Tuesday, April 28, 2009
Exposing The Palestinian's Phony 'Demographics' Threat Against Israel
You've heard it all before, as the prime rationale for a Palestinian state by the left..if those stubborn Joos don't knuckle under and give the Palestinians everything they want, the Arabs will soon be a majority. And then the only choices the Jews will have left is to be a minority in their own country or to give up democracy in favor of minority rule.
I've discussed what absolute horse manure this is many times, but it might be helpful to share the latest real numbers for those who still need convincing: Israel's population on the eve of its 61st Independence Day numbers 7,411,000, according to data released by the Central Bureau of Statistics Monday afternoon.
Last year, the population was 7,282,000, and when Israel was established, it was just 806,000.
About 75.5 percent, or 5,593,000, of Israel's residents are Jews, 1,498,000 are Arabs (20.2%), while "Others" - immigrants and their offspring who are not registered as Jews by the Interior Ministry - number 320,000 (4.3%).
Let's look at this more closely. Two things the article doesn't mention. One, out of the 806,000 population mentioned in 1948, almost the exact same percentage, around 20%, were Arab, and that ratio has remained constant throught Israel's history. So much for the rapidly expanding Arab population. Second, the term 'Arab' does not mesh in the least with 'Palestinian.'
That Arab population includes not only Arabs with residence permits who are not Israeli citizens, but Druse, Circassians and Bedouins, who proudly serve in the IDF and do not regard the Quraysh Palestinians fondly, to say the least.

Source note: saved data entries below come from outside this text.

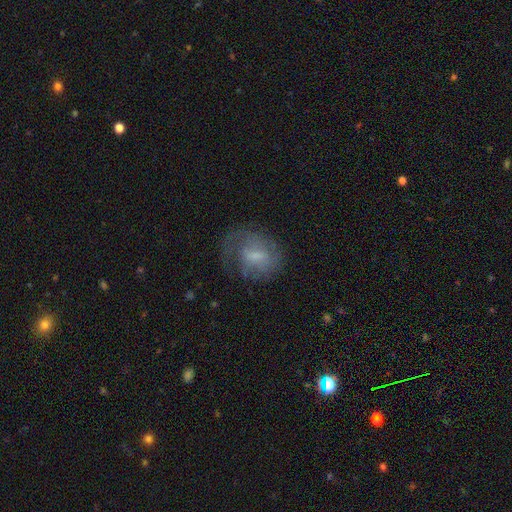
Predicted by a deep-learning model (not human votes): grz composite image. It shows a featured or disk galaxy (54%) with a weak bar (53%), spiral arms (73%) and a small central bulge (35%). Merging: none (53%).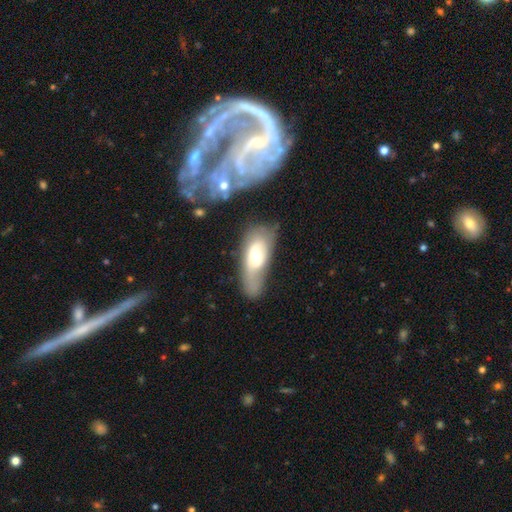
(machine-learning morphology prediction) A featured or disk galaxy (48%). Merging: none (38%).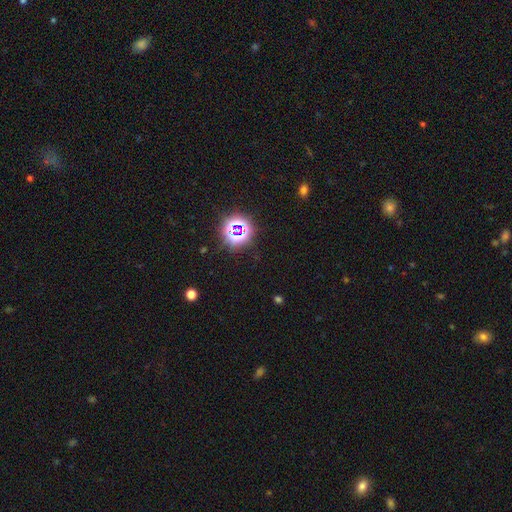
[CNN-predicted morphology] Smooth or featured?
  - star or artifact: 76% *
  - smooth: 16%
  - featured or disk: 8%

Another factor is increased Arab emigration and the Palestinian's constant inflation of the Arab numbers. They've got plenaty of motivation to do so, as Yakov Faitelson points in in his recounting of various bogus population estimates:
Why fudge the numbers? There are two important reasons: First, overstating the Palestinian population is good for Palestinian morale, bad for Israeli morale, and heightens Jewish fears of the so-called "demographic time bomb"; second, there is a significant financial incentive, as the international community provides money to the Palestinian Authority according to the number of its inhabitants. When the Palestinian Authority pads its population numbers, the Palestinian Authority receives more money.
(I'll say! When the Saudis demanded an audit before they would provide aid to the Palestinian Authority, they found over 37,000 'no-show jobs' - non-existant people who were nevertheless drawing paychecks from UNRWA and other idiot Western donors.)
Careful demographic analysis, however, should lead to a conclusion in stark contrast to the demographic time bomb thesis. The natural increase of the Jewish population in Israel—that is, its yearly birth rate less its yearly death rate—stabilized thirty years ago and, since 2002, has even begun to grow. The natural increase of the total Arab population, comprising both Israeli Arabs and the Arabs of the West Bank and Gaza, continues to descend toward convergence with the Jewish population, probably in the latter half of this century.
The data, moreover, point to rising levels of Arab emigration, particularly among young people. According to the survey conducted by Bir-Zeit University, 32 percent of all Palestinians and 44 percent of Palestinian youth would emigrate if they could. The official Palestinian newspaper Al-Hayat al-Jadida has reported similar numbers. A public opinion poll conducted by the Near East Consulting Corporation in the Gaza Strip reveals an even higher rate—47 percent of all Palestinians in the Gaza Strip.  Translated into numbers of people, as of 2006, more than a million Arabs in the Palestinian territories wish to emigrate. As journalist Amit Cohen noted in 2007, "Close to 14,000 Palestinians, more than 1 percent of the population in the Strip, have left the Gaza Strip since the implementation of the withdrawal program, largely for financial reasons.
In an interview reported in the pan-Arab daily Asharq al-Awsat around the same time, Salam Fayyad, head of the Emergency Palestinian Government, commented: "How will we be able to deal with the problem of 40,000 to 50,000 Palestinians who have emigrated and many more that are not emigrating just because they do not have the means? We are losing in this respect."
The misuse of demography has been one of the most prominent, yet unexamined, aspects of the Israeli-Palestinian conflict. Many Israelis have so thoroughly absorbed the repeated claims of a diminishing Jewish majority that they do not consider whether their conventional wisdom is false. Before an accurate demographic picture of Israel and the Palestinian territories trickles down to the consciousness of the residents of the region, it must first be understood by Israeli and Palestinian policymakers, academics, and journalists, who need accurate, factual information to do their jobs. The impact on the conflict of such a development would be substantial.
Moreover, the Jewish birthrate in Judea and Samaria ( AKA the West Bank) which includes a high percentage of religious Jews is almost equal to the Palestinian birth rate in terms of births per woman.If you factor out Gaza, it amounts to a 67% Jewish majority in 98.5% of the land west of the Jordan River. And that's without factoring in the 'fudge' factor from the Palestinian Authority.
Or, as Yasir Arafat once said, "I've killed for my cause..don't you think I would lie for it?"